Procès: le procureur doute de la version des faits de Pistorius

Le procureur Gerrie Nel a expliqué comment il trouvait "très improbable" l'histoire racontée par Oscar Pistorius.
11 avr. 2014, 15:45
Oscar Pistorius leaves the high court in Pretoria, South Africa, Friday, April 11, 2014. Pistorius is charged with the murder of his girlfriend Reeva Steenkamp, on Valentines Day in 2013. (AP Photo/Themba Hadebe)

Le procureur a accusé vendredi Oscar Pistorius d'avoir délibérément assassiné sa petite amie Reeva Steenkamp le 14 février 2013, ne croyant pas un mot de sa version des faits. Selon les dires de l'ancien athlète, ce dernier pensait tirer sur un cambrioleur caché dans les toilettes. Le procès se poursuit.

"En fait, vous saviez que Reeva était derrière la porte, et vous avez tiré sur elle. C'est la seule chose plausible", a tonné le procureur Gerrie Nel au terme d'une éprouvante matinée de contre-interrogatoire, avant de demander un ajournement du procès jusqu'à lundi.

Un grand silence avait plané quelques minutes plus tôt sur le tribunal de Pretoria, quand le procureur a demandé au champion: "êtes-vous sûr, M. Pistorius, que Reeva n'a pas crié après le premier coup de feu ?" Selon des experts, le premier des quatre coups de feu tirés à travers la porte des toilettes a touché la victime à la hanche, lui laissant théoriquement le temps de crier, comme l'ont entendu des témoins.

Les mâchoires tremblantes, Oscar Pistorius s'est rassis, regardant la juge.

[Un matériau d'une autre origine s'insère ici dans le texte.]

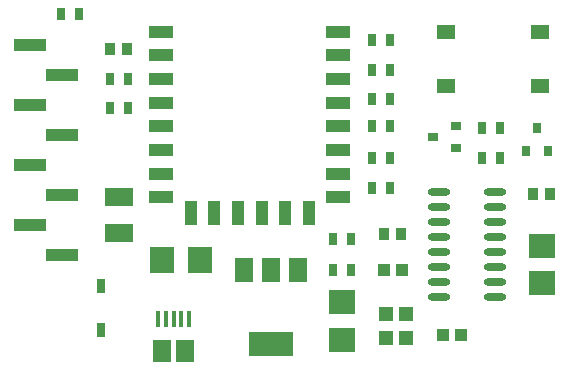
<source format=gtp>
G04 Layer_Color=7318015*
%FSLAX25Y25*%
%MOIN*%
G70*
G01*
G75*
%ADD10R,0.03150X0.03937*%
%ADD11R,0.06102X0.05118*%
%ADD12R,0.04134X0.03937*%
%ADD13R,0.07874X0.08661*%
%ADD14R,0.02756X0.04724*%
%ADD15R,0.01575X0.05315*%
%ADD16R,0.05906X0.07480*%
%ADD17R,0.09500X0.06300*%
%ADD18R,0.03740X0.04134*%
%ADD19R,0.05906X0.07874*%
%ADD20R,0.14961X0.07874*%
%ADD21R,0.08661X0.07874*%
%ADD22R,0.05118X0.05118*%
%ADD23O,0.07480X0.02362*%
%ADD24R,0.03150X0.03543*%
%ADD25R,0.03543X0.03150*%
%ADD26R,0.10827X0.03937*%
%ADD27R,0.07874X0.03937*%
%ADD28R,0.03937X0.07874*%
D10*
X132972Y185236D02*
D03*
X138878D02*
D03*
X122638Y216535D02*
D03*
X116732D02*
D03*
X138779Y194980D02*
D03*
X132874D02*
D03*
X220276Y179134D02*
D03*
X226181D02*
D03*
X220276Y207874D02*
D03*
X226181D02*
D03*
X220276Y198031D02*
D03*
X226181D02*
D03*
X220276Y188091D02*
D03*
X226181D02*
D03*
X220276Y168504D02*
D03*
X226181D02*
D03*
X220276Y158661D02*
D03*
X226181D02*
D03*
X256890Y178740D02*
D03*
X262795D02*
D03*
X262795Y168504D02*
D03*
X256890D02*
D03*
X207283Y141732D02*
D03*
X213189D02*
D03*
X207283Y131299D02*
D03*
X213189D02*
D03*
D11*
X244980Y210433D02*
D03*
X276279D02*
D03*
X244980Y192717D02*
D03*
X276279D02*
D03*
D12*
X243898Y109449D02*
D03*
X249803D02*
D03*
X230118Y131102D02*
D03*
X224213D02*
D03*
D13*
X162992Y134646D02*
D03*
X150394D02*
D03*
D14*
X129921Y111221D02*
D03*
Y125787D02*
D03*
D15*
X159252Y114906D02*
D03*
X156693D02*
D03*
X154134D02*
D03*
X151575D02*
D03*
X149016D02*
D03*
D16*
X150197Y104276D02*
D03*
X158071D02*
D03*
D17*
X135827Y155512D02*
D03*
Y143606D02*
D03*
D18*
X132972Y204921D02*
D03*
X138681D02*
D03*
X230020Y143307D02*
D03*
X224311D02*
D03*
X273917Y156693D02*
D03*
X279626D02*
D03*
D19*
X195669Y131299D02*
D03*
X186614D02*
D03*
X177559D02*
D03*
D20*
X186614Y106496D02*
D03*
D21*
X210236Y107874D02*
D03*
Y120472D02*
D03*
X276772Y139370D02*
D03*
Y126772D02*
D03*
D22*
X225000Y108465D02*
D03*
Y116732D02*
D03*
X231693Y108465D02*
D03*
Y116732D02*
D03*
D23*
X261205Y122205D02*
D03*
Y127205D02*
D03*
Y132205D02*
D03*
Y137205D02*
D03*
Y142205D02*
D03*
Y147205D02*
D03*
Y152205D02*
D03*
Y157205D02*
D03*
X242701Y122205D02*
D03*
Y127205D02*
D03*
Y132205D02*
D03*
Y137205D02*
D03*
Y142205D02*
D03*
Y147205D02*
D03*
Y152205D02*
D03*
Y157205D02*
D03*
D24*
X275197Y178740D02*
D03*
X278937Y170866D02*
D03*
X271457D02*
D03*
D25*
X240551Y175591D02*
D03*
X248425Y179331D02*
D03*
Y171850D02*
D03*
D26*
X117028Y136299D02*
D03*
X106201Y166299D02*
D03*
Y186299D02*
D03*
X117028Y156299D02*
D03*
X106201Y146299D02*
D03*
X117028Y176299D02*
D03*
Y196299D02*
D03*
X106201Y206299D02*
D03*
D27*
X150000Y210630D02*
D03*
Y202756D02*
D03*
Y194882D02*
D03*
Y187008D02*
D03*
Y179134D02*
D03*
Y171260D02*
D03*
Y163386D02*
D03*
Y155512D02*
D03*
X209055Y155512D02*
D03*
Y163386D02*
D03*
Y171260D02*
D03*
Y179134D02*
D03*
Y187008D02*
D03*
Y194882D02*
D03*
Y202756D02*
D03*
Y210630D02*
D03*
D28*
X159843Y150394D02*
D03*
X167717D02*
D03*
X175591D02*
D03*
X183465D02*
D03*
X191339D02*
D03*
X199213D02*
D03*
M02*

</source>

Après ce qui a semblé une éternité, il a repris la parole pour dire: "j'aurais aimé qu'elle hurle ou crie".

"Improbable"

Ménageant ses effets, Gerrie Nel a expliqué comment il trouvait "très improbable" l'histoire racontée par M. Pistorius. Celui-ci dit avoir entendu du bruit dans la salle de bains, cru à l'intrusion d'un cambrioleur, saisi son arme en disant à Reeva d'appeler la police, sans obtenir de réponse. Il affirme y être allé prudemment sur ses moignons, avoir entendu du bruit dans les toilettes, pensé que quelqu'un allait sortir pour l'attaquer, crié à Reeva d'appeler à l'aide - sans obtenir de réponse - et avoir tiré.

"Vous ne pouvez pas être vulnérable et aller au danger", a souligné le procureur, faisant référence aux longues explications de l'athlète double amputé, peu mobile sans ses prothèses et craignant toujours pour sa sécurité.

Question d'instinct

Pourquoi n'avoir pas vérifié où était Reeva ? Pourquoi n'a-t-elle pas répondu pour signaler sa présence quand il lui a crié d'appeler à l'aide ? "Elle n'avait pas peur d'un intrus, elle avait peur de vous!", a lancé le procureur. Ce dernier a estimé que les deux amants, dont la relation était passablement agitée, s'étaient violemment querellés cette nuit-là.

"Ce n'est pas vrai, madame", a répondu Pistorius, s'adressant formellement à la juge. "Je ne voulais tuer personne", a insisté l'accusé, qui a indiqué avoir suivi son "instinct". "Je soumets à interrogatoire (votre) version, qui n'est pas vraie", a déclaré le redoutable procureur.

Depuis le début de l'audience, ce dernier s'était employé à pilonner les positions d'Oscar Pistorius, l'accusant d'arranger son témoignage et de surjouer sa peur maladive de la criminalité.

Très agacé par les trous de mémoire de l'athlète qu'il juge sélectifs, le procureur a également haussé le ton à plusieurs reprises, accusant Oscar Pistorius de réécrire l'histoire.